Create benchmark: Define evaluation criteria, select appropriate evaluators (including LLM-as-judge evaluators), and set up your initial benchmark configuration.
(Optional) Create and customize LLMAJ evaluators: Add custom evaluators that address the criteria you care about.
Run benchmark: Execute the benchmark against your dataset, view performance across slices and criteria, and analyze the agreement between evaluators and ground truth.
Refine benchmark: Improve your evaluation by collecting ground truth labels, refining criteria, enhancing evaluators, and creating new data slices for comprehensive coverage.
Export benchmark: Export your benchmark configuration for integration with other systems, version control, or sharing across teams.

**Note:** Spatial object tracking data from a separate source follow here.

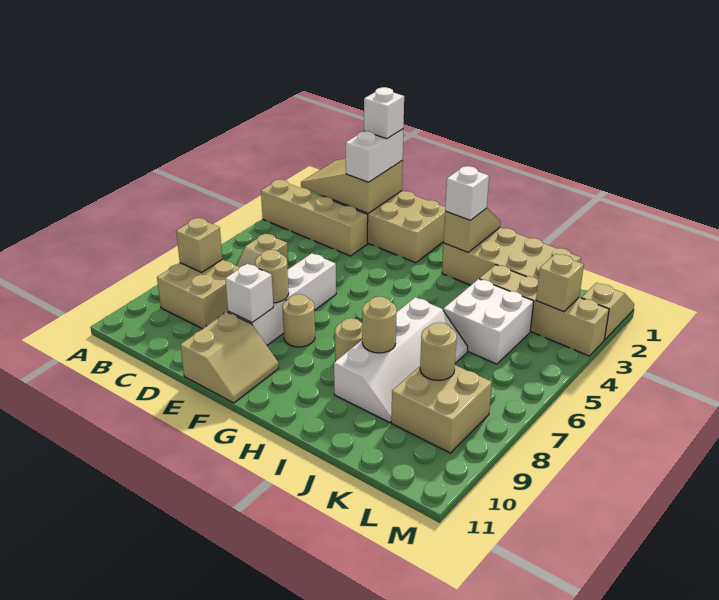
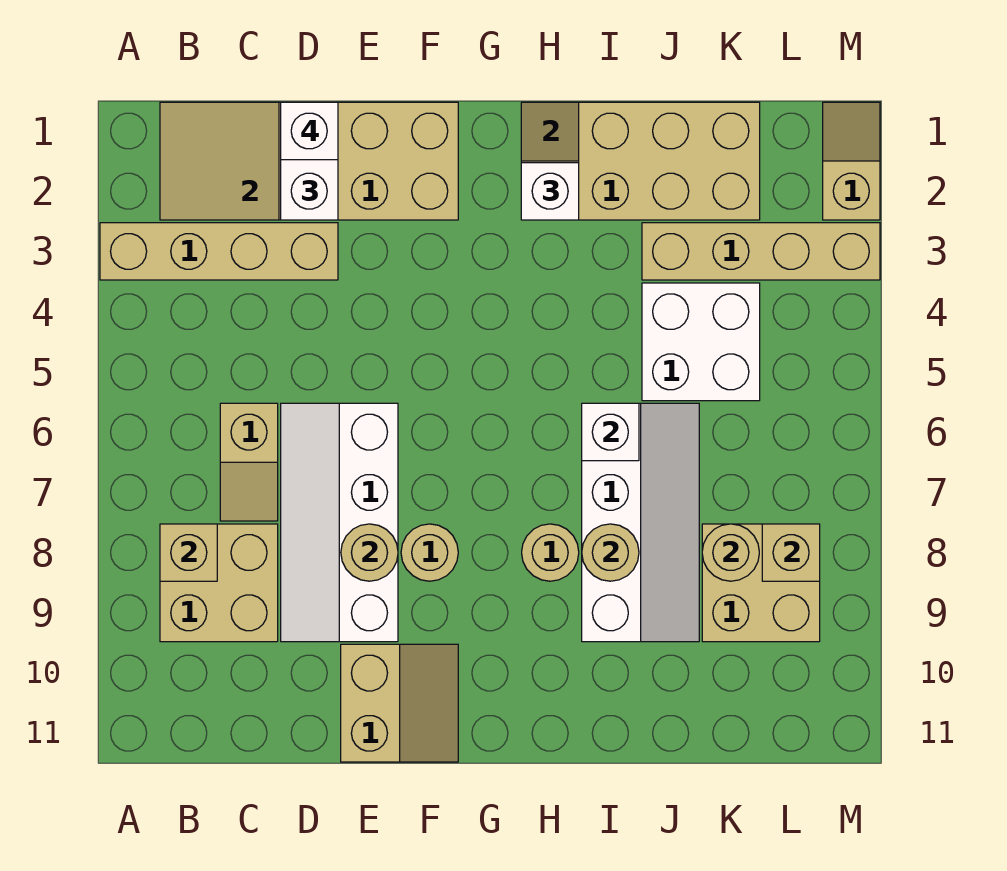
white brick E9 level 2 -> white brick I6 level 2
tan brick L3 level 2 -> tan brick L8 level 2

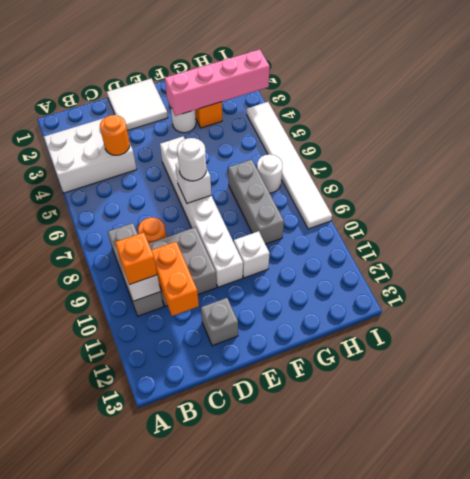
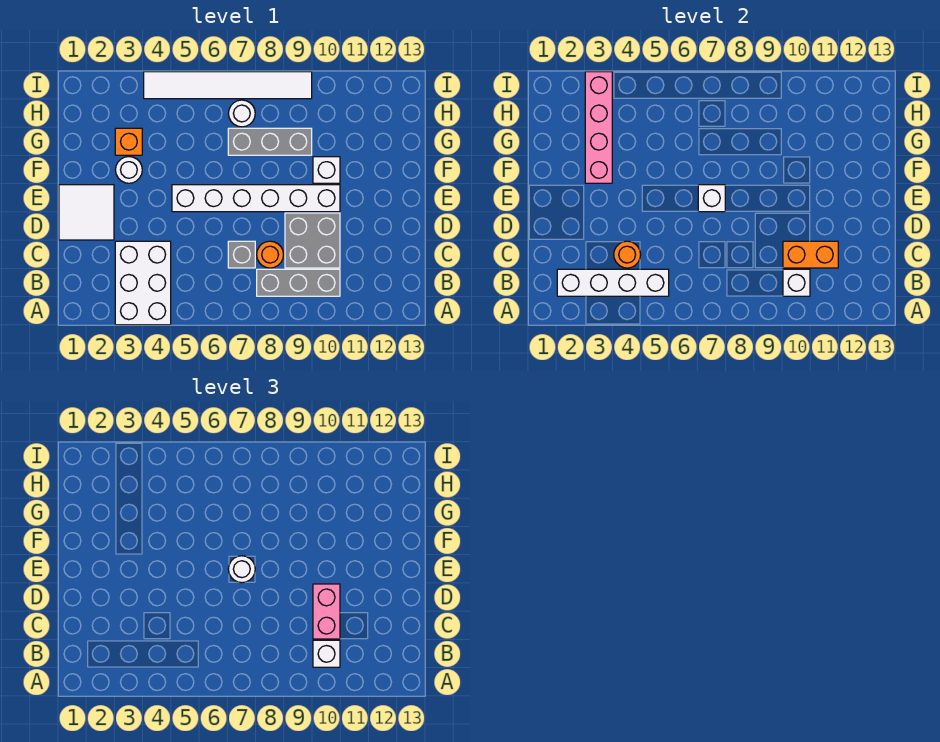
none -> white brick B2:B5 level 2
orange brick B10 level 3 -> white brick B10 level 3
none -> pink brick C10:D10 level 3
grey brick D12 level 1 -> grey brick C7 level 1

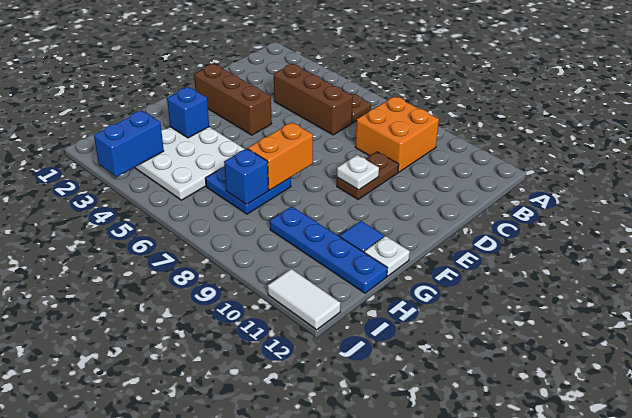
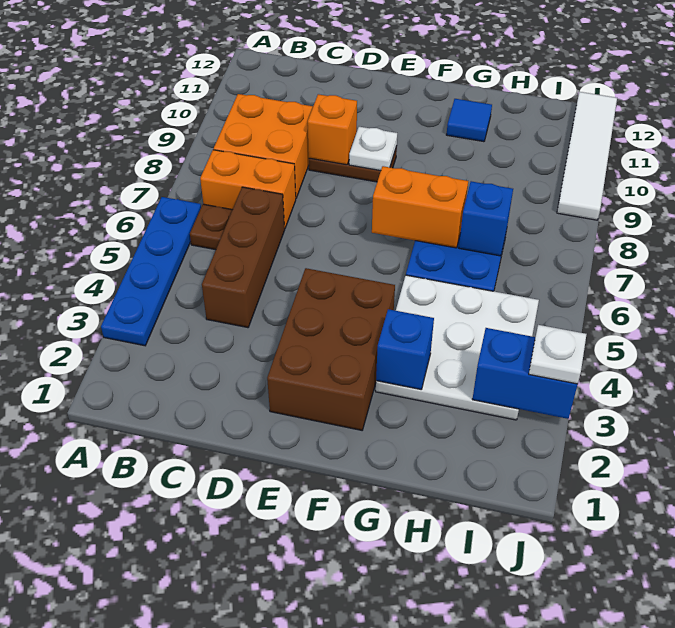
none -> orange brick B7:C7 level 1
none -> orange brick D9 level 2
brown brick E2:E4 level 1 -> brown brick E2:F4 level 1
white plate G12 level 1 -> white plate J3 level 3
blue plate H9:H12 level 1 -> blue plate A3:A6 level 1
white tile J11:J12 level 1 -> white tile J9:J12 level 1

Improve GenAI app: Use evaluation insights to enhance your AI app through prompt development, RAG tuning, or LLM fine-tuning based on identified weaknesses.

This structured process enables organizations to build reliable evaluation systems that provide meaningful, actionable insights. The iterative nature of the workflow ensures that both your evaluation benchmarks and GenAI systems continuously improve, resulting in AI applications that consistently meet business objectives and user needs.